About halfway through a meal at Woodstock's Nudi Noodle Place, my dining companion looked up and said, "This tastes good, but I feel like I don't understand what's going on anymore."
The tiny, friendly Thai-fusion restaurant—in both food and décor—is at once comforting and disorienting. Upon entering, diners are greeted by a nonfunctional glass door hanging on the wall, emblazoned with the words "BEAUTIFUL PEOPLE THIS WAY PLEASE." (We followed the arrow, on the assumption the sign was generous in spirit.) Meanwhile, the figurative symbols for man and woman hang in 3-foot-tall, artificial-turf cutouts on the restroom doors; the bar is girded with tree bark and irregular panels of acid-washed metal; and the dining room's chandelier has been overtaken by thick, stringy moss.
The deadpan whimsy of Nudi's aesthetic seems to have descended from anywhere but where we are, a tract of Southeast Woodstock Boulevard best known for third-generation sausage-making and amber-preserved reconditionings of the old-timey Lutz Tavern and Delta Cafe.
The restaurant's gift for idiosyncratic presentation extends to the food. The meaty filling for the spicy-sweet duck wrap appetizer ($10) arrives in a glass bowl, with a plastic syringe of plum sauce plunged deep within. The rice-and-coriander hot wings ($8) come awkwardly whole-limbed in a shakeable paper bag, while the wafer-thin, tempura-fried pickles ($8) are piled atop a perfect circle of hot sauce, centered on a perfectly square plate—a geometric puzzle as treatise in food design.
Never mind that the pickles' hot sauce tastes almost exactly like TacoTime's, a crisp pickle burrito in art-deco format. It's brilliantly aestheticized trash, and guiltily delicious.
Asian fusion has become overfamiliar and falsely upscale, with exotic ingredients added as accents to continental ideas—Saucebox, for example, still oh-so-innovatively douses salmon fillets with soy—but Nudi is entirely the opposite proposition: Cooks with Thai sensibilities are at cheerful, casual play with our own local bounty, in ways wholly alien to Western palates. It is a restaurant one might expect to find in a midrange Bangkok hotel, not on Woodstock Boulevard.
The carbonara belly ($13) combines spaghetti with charred pork belly, pumpkin chunks, spinach, cherry tomatoes, almonds, Parmesan, bacon and garlic, with a mint pesto on the side. It is as confusing as it sounds, as if a sudden late-night inspiration in a pan. The Angus gravy noodle ($10) is essentially a spiced sloppy Joe with ground beef and a wide rice-noodle base, far from refined but deeply satisfying in a way that recalls childhood meals. Nudi's khao tang is served in canape form ($6) rather than dipped—coconut-pork-shrimp sauce draped over crisped rice crackers—and is approachable and light.
The lak sa ($12)—denoted helpfully on the menu as Nudi customers' favorite—is kitchen-sink Indonesian, with pork, shrimp and egg pulled into a peanut curry. It is, oddly, much more familiar than the Westernized fare. A semisweet dessert with coconut-milk flan baked inside a wee green pumpkin on a bed of coconut sauce ($6) is likewise more traditional Thai, and entirely successful.
The menu changes seasonally—meaning a switch to spring produce is soon forthcoming—but after eating half the fall-winter menu, I've precisely half a notion what's found there. Barbecue pork sticks, Italian-style kee mow and coriander spinach-noodle duck remain wholly a mystery. Not everything at Nudi succeeds, but each meal is guaranteed to surprise.
- Order this: For a light meal, grab the duck wrap ($10), khao tang canapes ($6) and the pumpkin dessert ($6) to split. For hearty eaters, the twisted diner Americana of the Angus gravy noodle ($10) is irresistible.
- Iâll pass: The carbonara belly ($13) is a bit too excursionary with its ingredient list; the winter salads underwhelm.

RECORDED INFORMATION.
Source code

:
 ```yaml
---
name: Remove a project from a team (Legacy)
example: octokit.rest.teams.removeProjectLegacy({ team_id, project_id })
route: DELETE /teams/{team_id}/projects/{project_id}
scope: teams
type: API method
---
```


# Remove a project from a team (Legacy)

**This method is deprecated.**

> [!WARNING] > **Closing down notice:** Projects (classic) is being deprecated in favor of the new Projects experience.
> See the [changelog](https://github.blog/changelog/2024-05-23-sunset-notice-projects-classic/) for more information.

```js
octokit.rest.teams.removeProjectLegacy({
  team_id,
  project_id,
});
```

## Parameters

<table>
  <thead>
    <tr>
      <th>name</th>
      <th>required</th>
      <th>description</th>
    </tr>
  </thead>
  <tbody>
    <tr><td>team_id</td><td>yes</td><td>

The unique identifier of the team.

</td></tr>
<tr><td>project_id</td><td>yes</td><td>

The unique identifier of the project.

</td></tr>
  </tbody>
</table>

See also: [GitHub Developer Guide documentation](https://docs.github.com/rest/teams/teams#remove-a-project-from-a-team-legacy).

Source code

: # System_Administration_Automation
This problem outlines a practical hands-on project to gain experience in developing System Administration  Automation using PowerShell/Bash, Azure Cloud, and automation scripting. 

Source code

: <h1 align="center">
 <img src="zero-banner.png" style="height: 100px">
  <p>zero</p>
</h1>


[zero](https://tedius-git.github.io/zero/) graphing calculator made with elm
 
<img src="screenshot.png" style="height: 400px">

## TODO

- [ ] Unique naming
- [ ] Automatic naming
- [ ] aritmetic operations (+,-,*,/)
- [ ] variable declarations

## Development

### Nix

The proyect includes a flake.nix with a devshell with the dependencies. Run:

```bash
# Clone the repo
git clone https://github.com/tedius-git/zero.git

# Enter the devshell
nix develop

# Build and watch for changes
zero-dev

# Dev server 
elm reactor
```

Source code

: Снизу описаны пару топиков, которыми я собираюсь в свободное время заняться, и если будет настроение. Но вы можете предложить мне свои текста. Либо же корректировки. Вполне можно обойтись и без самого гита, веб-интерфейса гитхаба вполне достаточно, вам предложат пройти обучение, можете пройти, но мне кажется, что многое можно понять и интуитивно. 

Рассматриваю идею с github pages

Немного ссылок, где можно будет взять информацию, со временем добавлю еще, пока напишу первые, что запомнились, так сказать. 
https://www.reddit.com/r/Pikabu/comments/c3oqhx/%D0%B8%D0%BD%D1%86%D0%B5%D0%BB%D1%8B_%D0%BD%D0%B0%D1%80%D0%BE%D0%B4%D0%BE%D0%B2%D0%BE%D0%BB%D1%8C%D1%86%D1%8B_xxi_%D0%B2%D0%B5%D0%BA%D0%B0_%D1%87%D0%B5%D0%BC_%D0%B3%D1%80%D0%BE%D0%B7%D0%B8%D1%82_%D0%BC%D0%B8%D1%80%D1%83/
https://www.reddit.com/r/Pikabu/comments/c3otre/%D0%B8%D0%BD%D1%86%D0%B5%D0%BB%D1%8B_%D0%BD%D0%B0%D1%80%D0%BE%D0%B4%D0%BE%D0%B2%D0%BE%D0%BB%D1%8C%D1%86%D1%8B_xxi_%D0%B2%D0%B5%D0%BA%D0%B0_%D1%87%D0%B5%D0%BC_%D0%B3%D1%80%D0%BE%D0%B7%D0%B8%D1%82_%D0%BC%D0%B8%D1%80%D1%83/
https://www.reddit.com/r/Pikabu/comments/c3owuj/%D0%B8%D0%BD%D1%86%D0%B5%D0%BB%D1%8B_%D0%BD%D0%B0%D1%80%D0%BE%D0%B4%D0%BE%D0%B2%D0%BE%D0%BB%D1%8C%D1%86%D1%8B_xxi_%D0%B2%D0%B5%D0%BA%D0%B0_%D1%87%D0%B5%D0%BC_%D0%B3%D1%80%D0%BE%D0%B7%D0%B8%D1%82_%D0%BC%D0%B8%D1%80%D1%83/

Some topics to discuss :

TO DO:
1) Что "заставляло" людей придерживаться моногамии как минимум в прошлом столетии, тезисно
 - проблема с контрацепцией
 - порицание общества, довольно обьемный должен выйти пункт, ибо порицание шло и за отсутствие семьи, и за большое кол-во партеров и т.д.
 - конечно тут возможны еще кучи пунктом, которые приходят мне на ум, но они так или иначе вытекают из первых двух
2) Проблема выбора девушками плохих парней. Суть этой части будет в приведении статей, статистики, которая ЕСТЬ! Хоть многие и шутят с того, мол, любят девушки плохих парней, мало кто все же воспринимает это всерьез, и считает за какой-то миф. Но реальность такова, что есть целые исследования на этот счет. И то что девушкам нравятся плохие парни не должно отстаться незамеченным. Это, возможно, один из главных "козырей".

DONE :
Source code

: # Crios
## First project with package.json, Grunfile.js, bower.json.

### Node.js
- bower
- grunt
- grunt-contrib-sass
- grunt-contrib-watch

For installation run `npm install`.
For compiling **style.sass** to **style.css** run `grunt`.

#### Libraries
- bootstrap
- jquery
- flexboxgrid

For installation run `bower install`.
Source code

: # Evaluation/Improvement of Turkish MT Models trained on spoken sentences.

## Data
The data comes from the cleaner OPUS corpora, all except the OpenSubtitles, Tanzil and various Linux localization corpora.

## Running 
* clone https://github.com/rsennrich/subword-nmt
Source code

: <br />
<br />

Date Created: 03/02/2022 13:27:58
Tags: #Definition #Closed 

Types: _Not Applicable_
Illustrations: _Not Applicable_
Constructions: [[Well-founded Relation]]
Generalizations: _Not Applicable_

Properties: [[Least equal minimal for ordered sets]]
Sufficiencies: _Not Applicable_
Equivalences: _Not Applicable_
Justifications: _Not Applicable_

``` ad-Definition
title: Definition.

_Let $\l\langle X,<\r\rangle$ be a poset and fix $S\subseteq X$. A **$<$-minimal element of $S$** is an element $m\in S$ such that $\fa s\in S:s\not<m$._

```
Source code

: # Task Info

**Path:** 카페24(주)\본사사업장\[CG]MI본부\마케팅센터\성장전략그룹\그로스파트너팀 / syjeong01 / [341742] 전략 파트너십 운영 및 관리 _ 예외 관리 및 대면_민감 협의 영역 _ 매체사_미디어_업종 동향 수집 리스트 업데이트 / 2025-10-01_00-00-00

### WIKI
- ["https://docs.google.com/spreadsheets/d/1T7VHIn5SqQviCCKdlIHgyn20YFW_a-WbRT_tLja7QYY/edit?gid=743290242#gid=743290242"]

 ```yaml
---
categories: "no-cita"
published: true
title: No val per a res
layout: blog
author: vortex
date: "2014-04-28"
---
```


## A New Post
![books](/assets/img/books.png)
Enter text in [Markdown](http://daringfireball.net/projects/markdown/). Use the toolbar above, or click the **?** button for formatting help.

PROBLEM DETAILS.
From the Nudi Noodle Place review, extract the passage from "Never mind that" up to and including "on Woodstock Boulevard.", copying it word for word.

RESPONSE.
Never mind that the pickles' hot sauce tastes almost exactly like TacoTime's, a crisp pickle burrito in art-deco format. It's brilliantly aestheticized trash, and guiltily delicious.
Asian fusion has become overfamiliar and falsely upscale, with exotic ingredients added as accents to continental ideas—Saucebox, for example, still oh-so-innovatively douses salmon fillets with soy—but Nudi is entirely the opposite proposition: Cooks with Thai sensibilities are at cheerful, casual play with our own local bounty, in ways wholly alien to Western palates. It is a restaurant one might expect to find in a midrange Bangkok hotel, not on Woodstock Boulevard.